The Living Universe

The Living Universe

I never have given up the animism of my early childhood. Though forty years have passed. I have not learned any reason to abandon the notion that the universe around me, animate and inanimate alike, has some form of - not life exactly, nor awareness, nor mind, nor mental activity, but some kind of personality, perhaps.

What has changed is my understanding of these terms, 'life,' `awareness', `mind', `mental'. I cannot understand them in any binary sense, as in describing simple on/off, either/or states of being. I do not see the dichotomies of living/non-living, mind/not mind, personal/impersonal as if each dichotomy describes two different, and mutually exclusive, states. Instead, I see the terms 'Life' and the others as describing continuums, gradations of states all within infinite spectrums. In the continuum of states collected together under the term `Mind,' or `Mental Activity,' we have the conscious mind, acts of memory, cognition, intuition, dream states, sensation, emotion, and countless others. Not every being that experiences mental activity will experience all these states.
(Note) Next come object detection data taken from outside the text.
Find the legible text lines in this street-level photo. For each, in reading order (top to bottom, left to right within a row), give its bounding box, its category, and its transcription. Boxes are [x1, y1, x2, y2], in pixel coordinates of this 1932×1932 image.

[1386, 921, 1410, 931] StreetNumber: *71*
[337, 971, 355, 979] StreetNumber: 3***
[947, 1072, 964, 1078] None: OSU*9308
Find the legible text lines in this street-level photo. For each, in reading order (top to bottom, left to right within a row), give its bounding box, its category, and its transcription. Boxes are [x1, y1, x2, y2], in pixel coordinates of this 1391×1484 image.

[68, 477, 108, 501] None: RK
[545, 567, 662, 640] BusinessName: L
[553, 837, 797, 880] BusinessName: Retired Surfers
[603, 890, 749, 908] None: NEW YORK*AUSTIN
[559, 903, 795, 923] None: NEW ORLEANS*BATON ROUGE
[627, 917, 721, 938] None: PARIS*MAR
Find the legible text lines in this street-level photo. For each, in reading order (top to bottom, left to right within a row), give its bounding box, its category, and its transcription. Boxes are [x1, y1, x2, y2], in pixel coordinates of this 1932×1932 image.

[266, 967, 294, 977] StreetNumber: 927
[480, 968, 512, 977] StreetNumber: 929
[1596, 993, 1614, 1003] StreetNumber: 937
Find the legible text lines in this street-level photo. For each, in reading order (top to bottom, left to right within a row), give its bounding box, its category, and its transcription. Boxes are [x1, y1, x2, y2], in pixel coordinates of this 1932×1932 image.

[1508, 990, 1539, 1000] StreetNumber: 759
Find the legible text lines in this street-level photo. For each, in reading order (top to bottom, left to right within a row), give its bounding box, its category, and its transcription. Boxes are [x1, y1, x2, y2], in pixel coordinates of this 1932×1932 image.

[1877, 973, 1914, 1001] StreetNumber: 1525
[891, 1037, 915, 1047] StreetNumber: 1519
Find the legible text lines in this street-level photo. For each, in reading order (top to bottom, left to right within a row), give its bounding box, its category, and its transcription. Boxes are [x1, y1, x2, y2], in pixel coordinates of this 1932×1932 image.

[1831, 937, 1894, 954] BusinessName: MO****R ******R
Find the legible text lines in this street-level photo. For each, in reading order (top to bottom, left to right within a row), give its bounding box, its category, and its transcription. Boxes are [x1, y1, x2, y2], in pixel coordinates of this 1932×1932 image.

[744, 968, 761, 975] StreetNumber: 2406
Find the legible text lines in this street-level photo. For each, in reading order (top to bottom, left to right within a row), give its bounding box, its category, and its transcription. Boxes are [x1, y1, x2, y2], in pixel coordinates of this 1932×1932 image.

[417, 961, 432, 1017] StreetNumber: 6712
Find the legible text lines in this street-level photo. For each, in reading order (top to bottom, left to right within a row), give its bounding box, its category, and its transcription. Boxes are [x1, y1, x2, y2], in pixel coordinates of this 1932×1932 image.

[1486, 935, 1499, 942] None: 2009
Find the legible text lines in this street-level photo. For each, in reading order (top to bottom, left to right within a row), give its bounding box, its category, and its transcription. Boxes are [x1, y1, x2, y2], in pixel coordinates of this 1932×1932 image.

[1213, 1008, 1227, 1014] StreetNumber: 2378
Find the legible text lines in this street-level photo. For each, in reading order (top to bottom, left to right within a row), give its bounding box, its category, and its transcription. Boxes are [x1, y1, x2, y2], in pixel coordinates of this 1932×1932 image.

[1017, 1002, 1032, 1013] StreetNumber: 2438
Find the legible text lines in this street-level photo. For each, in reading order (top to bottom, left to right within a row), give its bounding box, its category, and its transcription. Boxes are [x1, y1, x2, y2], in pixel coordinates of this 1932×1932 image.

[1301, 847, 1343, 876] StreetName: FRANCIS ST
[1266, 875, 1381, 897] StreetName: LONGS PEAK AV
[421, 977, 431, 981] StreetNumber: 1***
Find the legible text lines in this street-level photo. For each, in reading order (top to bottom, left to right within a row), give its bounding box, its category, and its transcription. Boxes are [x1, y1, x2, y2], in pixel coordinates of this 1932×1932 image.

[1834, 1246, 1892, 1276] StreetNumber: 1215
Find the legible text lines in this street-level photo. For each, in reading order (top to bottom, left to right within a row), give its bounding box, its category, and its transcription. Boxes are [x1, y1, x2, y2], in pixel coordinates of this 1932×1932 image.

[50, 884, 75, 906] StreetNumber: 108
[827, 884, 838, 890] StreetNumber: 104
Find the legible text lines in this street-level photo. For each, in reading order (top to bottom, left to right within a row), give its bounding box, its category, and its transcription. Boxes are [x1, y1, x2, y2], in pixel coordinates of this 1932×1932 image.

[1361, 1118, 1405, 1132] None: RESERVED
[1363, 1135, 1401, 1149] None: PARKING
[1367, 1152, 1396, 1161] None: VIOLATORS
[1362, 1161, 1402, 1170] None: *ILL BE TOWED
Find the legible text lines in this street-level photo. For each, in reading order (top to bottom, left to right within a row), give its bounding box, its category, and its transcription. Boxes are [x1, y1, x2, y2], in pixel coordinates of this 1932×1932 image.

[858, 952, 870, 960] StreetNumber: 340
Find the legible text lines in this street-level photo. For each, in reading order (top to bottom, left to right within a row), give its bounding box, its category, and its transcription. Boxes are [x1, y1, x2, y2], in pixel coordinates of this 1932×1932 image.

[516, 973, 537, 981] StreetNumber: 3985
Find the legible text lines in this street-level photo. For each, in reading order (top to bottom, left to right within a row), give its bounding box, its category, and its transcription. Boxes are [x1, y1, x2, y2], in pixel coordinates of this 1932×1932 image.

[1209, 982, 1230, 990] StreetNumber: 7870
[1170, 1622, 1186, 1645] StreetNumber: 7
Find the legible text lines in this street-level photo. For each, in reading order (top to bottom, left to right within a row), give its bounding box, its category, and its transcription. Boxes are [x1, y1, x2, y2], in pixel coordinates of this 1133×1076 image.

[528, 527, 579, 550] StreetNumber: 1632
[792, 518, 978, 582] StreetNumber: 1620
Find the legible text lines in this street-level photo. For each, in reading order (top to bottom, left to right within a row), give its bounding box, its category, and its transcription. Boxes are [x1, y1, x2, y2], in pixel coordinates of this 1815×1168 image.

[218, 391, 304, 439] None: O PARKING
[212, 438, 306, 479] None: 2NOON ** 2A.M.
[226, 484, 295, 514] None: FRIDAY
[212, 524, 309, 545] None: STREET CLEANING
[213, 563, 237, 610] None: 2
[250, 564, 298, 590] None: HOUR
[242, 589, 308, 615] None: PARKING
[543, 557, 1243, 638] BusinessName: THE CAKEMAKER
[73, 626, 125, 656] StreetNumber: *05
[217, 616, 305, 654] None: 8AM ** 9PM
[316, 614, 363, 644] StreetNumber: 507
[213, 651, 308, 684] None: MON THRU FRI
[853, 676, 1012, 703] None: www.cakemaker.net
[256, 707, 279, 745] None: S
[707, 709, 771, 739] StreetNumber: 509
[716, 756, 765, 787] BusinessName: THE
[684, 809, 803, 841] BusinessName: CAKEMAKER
Dogs and cats clearly have mental lives (though many resist the notion that cats and dogs have 'Minds') for they communicate, display emotional changes, display evidence of memory, recognition, and so on. What they cannot (or, perhaps will not) do is speak in sentences, manipulate words on paper, draw representationally or add numbers, among other things. But these limits do not reflect, as far as I can see, a difference of kind with human mental activity, but simply a difference of degree. We do the same thing, but more of it, and with a few extra skills the other animals lack.

And so on down to protozoa, chlorophyll, DNA and bacteria. Which brings us to the borderland between 'Life/Not Life'. Which is not really a borderland after all, but an area on a continuum. Living things respond in a unique way to their environment - living things have the power to avoid things. The sheep flees the wolf, the flower closes its petals against the cold of night. But living things are not alone in responding to their environment. Non-living things do this as well, but passively. Rocks do not flee the rock collector, fire does net avoid water. But when the collector taps the rock with his pick, the rook is chipped, and the chip is a permanent change. Doused with water, the fire dies.

Do they 'think' about what is happening? Are they 'aware'? This is a rather simplistic notion, and I doubt that anything so crudely put is happening. But I am aware that inanimate objects do have their personalities. Any piece of complex machinery - a toaster, a tractor, a car or a computer - will demonstrate this. Some machines are simply cranky. Some are sluggish in the morning. Some work smoothly on the curves, but are tough to handle in traffic. Some chairs are comfortable, others - possibly filled with passive hostility - will give you a backache no matter how you sit in them.

What is true of human-made objects is also true of naturally-occurring objects. Some rivers rage; some are sleepy. Each range of mountains has its own character. Once we've learned to recognize them, we can never confuse the Rockies with the Appalachians. They are as different and individual as two human beings are. Likewise the Pacific Ocean and the Atlantic, the tree outside my window, and the tree outside yours.

A boulder in the desert that has remained in its place, unmoved for ten or twenty million years gives off a majesty, a sense of millennia, depths beyond comprehension, that is sometimes an overwhelming experience. (I confronted such a boulder recently, on a nature walk with my colleague Cari Mitchell. The boulder stood oppressively over my head, forcing me to look upward as a supplicant would, and ignored me entirely - as far as this boulder gave evidence, I did not exist in its world, though it is a heavy presence in mine. My sensation in confronting this boulder was similar to that sensation of standing away from the shore and beyond the waves, in water to my chin, and at the brink of the deep and infinite ocean.)

Anyone who has come to be familiar with a locale, a place - say a favorite park, river bank, shoreline - knows well the personality of the place. When we grow older with an environment, we see how it grows - matures - as well. But the non-living objects about us are maturing at their own rates, rates of change that have nothing to do with our own. They persist through their own universes, mindful, perhaps, only of those things that pertain to them.

So nothing I have learned in the last forty years has given me reason to abandon my childhood animism. The world about us is today as magical a place to me as it was when I was four. What has changed is the maturity of this animism. These notions are perhaps more sophisticated today than when I was a child, more developed, but they remain essentially the same notions.